Fever Season chronicles the drama in Memphis from the outbreak in August until the disease ran its course in late October. The story that Jeanette Keith uncovered is a profound-and never more relevant-account of how a catastrophe inspired reactions both heroic and cowardly. Some ministers, politicians, and police fled their constituents, while prostitutes and the poor risked their lives to nurse the sick. Using the vivid, anguished accounts and diaries of those who chose to stay and those who were left behind, Fever Season depicts the events of that summer and fall. In its pages we meet people of great courage and compassion, many of whom died for having those virtues. We also learn how a disaster can shape the future of a city.
PUBLISHERS WEEKLY
Yellow Jack traveled from New Orleans to Illinois in the summer and early fall of 1878, killing 18,000 people and gripping national attention. Historian Keith (Rich Man's War, Poor Man's Fight) writes of the mostly forgotten three-month siege of Memphis by a virulent hemorrhagic fever whose origin was shrouded in mystery and myth. Spread by mosquitoes buzzing about Memphis's cisterns, the yellow fever's toll was horrific but the response of the city's journalists, nurses, and citizens is what catches Keith's attention, providing riveting portraits of those who helped mitigate the fever's wrath.
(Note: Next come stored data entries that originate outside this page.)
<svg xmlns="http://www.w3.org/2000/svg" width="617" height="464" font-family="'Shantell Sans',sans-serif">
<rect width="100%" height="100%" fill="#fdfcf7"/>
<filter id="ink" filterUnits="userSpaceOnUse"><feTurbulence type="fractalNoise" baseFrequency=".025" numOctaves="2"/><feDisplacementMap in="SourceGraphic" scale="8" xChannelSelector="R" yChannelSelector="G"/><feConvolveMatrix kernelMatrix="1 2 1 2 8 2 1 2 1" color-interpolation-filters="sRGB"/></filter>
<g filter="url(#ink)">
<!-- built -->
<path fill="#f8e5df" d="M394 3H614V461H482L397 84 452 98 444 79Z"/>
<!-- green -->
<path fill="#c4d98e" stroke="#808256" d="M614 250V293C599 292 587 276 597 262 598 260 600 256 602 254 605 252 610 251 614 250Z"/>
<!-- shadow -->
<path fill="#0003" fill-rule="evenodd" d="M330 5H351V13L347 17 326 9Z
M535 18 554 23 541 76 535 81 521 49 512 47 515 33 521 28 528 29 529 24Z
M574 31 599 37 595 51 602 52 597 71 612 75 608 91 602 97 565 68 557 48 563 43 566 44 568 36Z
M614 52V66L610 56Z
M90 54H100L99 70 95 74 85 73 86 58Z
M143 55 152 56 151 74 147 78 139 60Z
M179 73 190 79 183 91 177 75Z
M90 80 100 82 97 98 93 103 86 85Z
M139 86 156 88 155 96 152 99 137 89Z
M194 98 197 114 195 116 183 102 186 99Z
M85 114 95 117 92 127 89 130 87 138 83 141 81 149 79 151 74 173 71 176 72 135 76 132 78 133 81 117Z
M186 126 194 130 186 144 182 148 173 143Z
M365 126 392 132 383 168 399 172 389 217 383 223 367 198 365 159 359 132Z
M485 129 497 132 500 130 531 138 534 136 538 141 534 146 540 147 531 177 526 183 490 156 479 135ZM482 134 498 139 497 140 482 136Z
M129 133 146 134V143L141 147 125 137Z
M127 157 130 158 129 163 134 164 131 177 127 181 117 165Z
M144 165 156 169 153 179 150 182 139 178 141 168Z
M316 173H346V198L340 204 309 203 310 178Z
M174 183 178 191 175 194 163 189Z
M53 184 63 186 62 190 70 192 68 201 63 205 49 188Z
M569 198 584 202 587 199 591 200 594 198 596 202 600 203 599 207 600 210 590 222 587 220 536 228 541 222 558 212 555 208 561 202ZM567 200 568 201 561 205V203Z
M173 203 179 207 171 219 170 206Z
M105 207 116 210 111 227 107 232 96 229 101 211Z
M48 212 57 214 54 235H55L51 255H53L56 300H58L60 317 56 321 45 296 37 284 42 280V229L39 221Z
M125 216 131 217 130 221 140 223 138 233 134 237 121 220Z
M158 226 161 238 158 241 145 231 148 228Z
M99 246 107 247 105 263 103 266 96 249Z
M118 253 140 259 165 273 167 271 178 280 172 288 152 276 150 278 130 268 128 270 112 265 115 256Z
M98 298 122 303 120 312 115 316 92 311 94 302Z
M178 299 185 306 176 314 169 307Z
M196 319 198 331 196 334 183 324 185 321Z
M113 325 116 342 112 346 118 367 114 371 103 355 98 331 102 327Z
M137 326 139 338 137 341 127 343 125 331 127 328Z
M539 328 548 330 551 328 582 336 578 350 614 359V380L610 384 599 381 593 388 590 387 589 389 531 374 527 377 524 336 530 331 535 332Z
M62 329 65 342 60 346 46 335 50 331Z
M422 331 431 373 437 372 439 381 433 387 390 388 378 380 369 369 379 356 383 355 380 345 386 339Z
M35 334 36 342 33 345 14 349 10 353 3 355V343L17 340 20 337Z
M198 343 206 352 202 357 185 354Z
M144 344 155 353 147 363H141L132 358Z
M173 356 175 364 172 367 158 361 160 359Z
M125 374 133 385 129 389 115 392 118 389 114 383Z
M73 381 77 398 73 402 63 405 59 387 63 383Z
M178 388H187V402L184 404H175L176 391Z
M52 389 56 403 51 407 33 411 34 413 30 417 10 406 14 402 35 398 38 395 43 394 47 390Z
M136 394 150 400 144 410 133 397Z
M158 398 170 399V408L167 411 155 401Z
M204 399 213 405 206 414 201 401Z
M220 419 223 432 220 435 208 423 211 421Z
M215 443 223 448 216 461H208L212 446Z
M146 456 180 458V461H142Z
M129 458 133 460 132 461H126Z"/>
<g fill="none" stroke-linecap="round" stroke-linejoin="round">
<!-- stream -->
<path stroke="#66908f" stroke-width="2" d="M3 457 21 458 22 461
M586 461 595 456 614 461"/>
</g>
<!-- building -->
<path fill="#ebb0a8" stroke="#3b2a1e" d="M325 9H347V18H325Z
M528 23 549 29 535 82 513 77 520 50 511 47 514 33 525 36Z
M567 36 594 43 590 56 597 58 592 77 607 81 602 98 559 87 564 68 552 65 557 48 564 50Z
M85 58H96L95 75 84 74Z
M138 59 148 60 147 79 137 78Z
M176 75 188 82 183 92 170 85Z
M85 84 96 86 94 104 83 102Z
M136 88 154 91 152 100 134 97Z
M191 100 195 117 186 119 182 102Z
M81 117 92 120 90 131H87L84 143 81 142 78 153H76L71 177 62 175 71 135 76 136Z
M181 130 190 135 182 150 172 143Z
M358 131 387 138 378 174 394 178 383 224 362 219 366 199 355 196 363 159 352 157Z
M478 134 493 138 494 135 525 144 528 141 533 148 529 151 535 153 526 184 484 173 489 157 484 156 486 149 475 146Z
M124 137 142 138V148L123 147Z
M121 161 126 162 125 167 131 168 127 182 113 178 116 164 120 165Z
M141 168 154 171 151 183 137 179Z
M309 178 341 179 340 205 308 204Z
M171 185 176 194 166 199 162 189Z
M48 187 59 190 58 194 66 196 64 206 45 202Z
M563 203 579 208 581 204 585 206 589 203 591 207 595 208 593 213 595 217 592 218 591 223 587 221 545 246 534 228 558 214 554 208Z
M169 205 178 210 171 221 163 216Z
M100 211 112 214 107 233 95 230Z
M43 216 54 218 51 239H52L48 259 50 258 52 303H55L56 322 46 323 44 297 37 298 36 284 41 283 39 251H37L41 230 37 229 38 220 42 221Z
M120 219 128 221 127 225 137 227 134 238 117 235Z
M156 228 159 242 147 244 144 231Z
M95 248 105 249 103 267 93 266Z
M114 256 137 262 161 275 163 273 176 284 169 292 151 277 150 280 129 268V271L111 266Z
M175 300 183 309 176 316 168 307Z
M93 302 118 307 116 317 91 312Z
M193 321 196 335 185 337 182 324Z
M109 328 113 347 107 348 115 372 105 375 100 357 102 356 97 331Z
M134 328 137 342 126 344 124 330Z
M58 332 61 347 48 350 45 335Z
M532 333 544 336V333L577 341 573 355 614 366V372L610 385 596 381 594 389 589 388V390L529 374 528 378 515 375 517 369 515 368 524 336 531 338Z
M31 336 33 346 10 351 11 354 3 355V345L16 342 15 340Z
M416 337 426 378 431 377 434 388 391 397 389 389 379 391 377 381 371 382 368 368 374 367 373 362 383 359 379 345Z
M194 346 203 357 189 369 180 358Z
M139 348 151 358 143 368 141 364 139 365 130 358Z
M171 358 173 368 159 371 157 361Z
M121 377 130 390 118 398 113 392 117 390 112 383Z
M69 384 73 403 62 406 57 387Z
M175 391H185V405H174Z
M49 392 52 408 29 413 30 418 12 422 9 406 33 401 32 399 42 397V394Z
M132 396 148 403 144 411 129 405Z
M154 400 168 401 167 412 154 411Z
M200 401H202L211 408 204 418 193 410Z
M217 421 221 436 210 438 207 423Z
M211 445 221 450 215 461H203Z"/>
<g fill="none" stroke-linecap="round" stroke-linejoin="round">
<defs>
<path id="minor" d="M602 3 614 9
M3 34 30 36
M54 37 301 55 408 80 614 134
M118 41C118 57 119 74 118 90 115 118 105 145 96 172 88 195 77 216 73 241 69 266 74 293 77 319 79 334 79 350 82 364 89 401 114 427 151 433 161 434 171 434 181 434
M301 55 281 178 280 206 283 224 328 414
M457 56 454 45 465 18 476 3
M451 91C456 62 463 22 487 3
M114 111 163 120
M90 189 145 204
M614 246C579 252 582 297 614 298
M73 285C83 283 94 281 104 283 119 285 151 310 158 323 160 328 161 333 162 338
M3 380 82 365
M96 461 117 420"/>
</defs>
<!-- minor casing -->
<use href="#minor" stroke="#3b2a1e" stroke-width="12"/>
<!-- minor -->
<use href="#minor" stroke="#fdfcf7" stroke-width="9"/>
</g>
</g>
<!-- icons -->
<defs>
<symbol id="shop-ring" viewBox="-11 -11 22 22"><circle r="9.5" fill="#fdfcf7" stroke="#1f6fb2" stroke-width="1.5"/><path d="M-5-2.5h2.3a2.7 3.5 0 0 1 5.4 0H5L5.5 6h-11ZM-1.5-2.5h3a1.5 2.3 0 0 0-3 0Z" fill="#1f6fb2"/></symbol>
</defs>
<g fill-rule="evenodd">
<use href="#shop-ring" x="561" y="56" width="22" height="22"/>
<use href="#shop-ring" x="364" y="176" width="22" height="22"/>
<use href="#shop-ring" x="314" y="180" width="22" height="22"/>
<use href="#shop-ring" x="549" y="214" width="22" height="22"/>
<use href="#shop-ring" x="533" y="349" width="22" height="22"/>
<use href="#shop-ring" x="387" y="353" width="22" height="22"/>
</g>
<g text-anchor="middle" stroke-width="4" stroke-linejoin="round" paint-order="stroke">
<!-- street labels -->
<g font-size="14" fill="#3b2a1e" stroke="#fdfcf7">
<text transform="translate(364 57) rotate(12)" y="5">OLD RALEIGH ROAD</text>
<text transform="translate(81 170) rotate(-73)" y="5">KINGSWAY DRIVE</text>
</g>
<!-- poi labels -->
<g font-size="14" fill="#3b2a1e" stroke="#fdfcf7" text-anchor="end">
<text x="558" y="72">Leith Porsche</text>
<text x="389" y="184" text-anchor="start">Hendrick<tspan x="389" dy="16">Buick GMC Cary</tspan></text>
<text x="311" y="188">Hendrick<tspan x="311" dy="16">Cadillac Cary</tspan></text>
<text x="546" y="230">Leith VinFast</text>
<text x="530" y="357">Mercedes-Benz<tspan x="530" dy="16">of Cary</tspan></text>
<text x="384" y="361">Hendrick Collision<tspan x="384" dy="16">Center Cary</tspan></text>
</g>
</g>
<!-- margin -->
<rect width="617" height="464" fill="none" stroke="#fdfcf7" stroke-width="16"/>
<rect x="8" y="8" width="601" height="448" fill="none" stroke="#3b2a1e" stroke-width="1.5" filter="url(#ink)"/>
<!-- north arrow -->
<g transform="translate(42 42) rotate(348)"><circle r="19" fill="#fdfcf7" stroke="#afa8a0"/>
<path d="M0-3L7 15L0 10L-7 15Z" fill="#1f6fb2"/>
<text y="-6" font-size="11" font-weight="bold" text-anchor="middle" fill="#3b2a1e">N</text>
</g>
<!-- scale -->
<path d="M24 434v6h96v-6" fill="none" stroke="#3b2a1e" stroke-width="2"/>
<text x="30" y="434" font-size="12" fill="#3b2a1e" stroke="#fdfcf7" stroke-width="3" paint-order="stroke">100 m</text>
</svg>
Among them were Kezia DePelchin, a dour and selfless Texas nurse who rose above the mass of health-care workers making what one man called "a carnival" of fever season; John McLeod Keating, who never left his post as editor of the Daily Appeal; tireless Dr. William Armstrong, who offered his skill, and his life, to treat his patients; and Annie Cook, a soulful madam who turned her house of ill-repute into a hospital, illustrating Keith's point that "you cannot tell in advance who will be the hero, who the coward, in a crisis like the epidemic." Keith delivers a rewarding must-read for both history and public health buffs. Illus.